Emily Haines’ ballads culminate into “Telethon” (arguably my favorite song). In it, the singer is either a little girl addressing her father, or else an older person reminiscing upon her childhood memories of a loved one. In many ways, I am still that child who looked up to the phenomenal woman my grandmother was, the same way Emily Haines’ father left an imprint on her.
There is an underlying sadness there, of course, but it is a bittersweet one, a rainbow-tinged, nostalgia-infused glance at a precious relationship. The aforementioned push and pull remains, but now, laced with a sense of serenity, if not actual acceptance.
“Telethon” is the morning after emerging from a long sickness, which is not unlike what grief feels like, when the initial trauma starts to abate. There is still the disorientation of loss, (“Can't walk past the driveway without asking for direction/So full of stupid questions”), there is still that terrible desperation (“When I'm on will you rescue me?”), but it is offset by something more gentle: “When she says nothing is enough/She doesn't mean, don't try to fix it/… Dream without concession/When the daylight's like fluorescent light/I’m gonna take my time, night by night”.

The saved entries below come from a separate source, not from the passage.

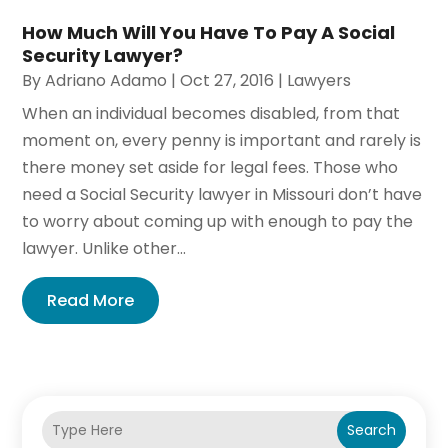
How Much Will You Have To Pay A Social
Security Lawyer?
By
Adriano Adamo
|
Oct 27, 2016
|
Lawyers
When an individual becomes disabled, from that
moment on, every penny is important and rarely is
there money set aside for legal fees. Those who
need a Social Security lawyer in Missouri don’t have
to worry about coming up with enough to pay the
lawyer. Unlike other...
Read More
Search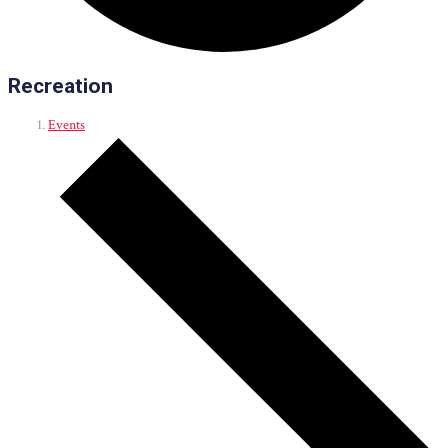
Recreation
Events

And as I spent night by night listening to those words, the long fingers of solace began to reach for me.
Over a decade later, its relevancy in my life has not lessened. I have lost other people since, gone back to that well of grief, and every time, Emily Haines has been there for me, her diary like a balm on my own sanity, her words my own when I lost the ability to say that I felt lost.
More importantly, after years of tormenting myself over the death of grandmother, of pitting it against my own deathwish; after years of looking for signs, of praying for her soul, of trying to help mend my mother, I have finally accepted that it is alright: not to accept it, not to get over it, not to understand any of it.
Love and loss walk hand in hand, and just like Emily Haines’ turned to her father’s poetry, her albums will be the things I turn to, whenever I feel my own gaping grief.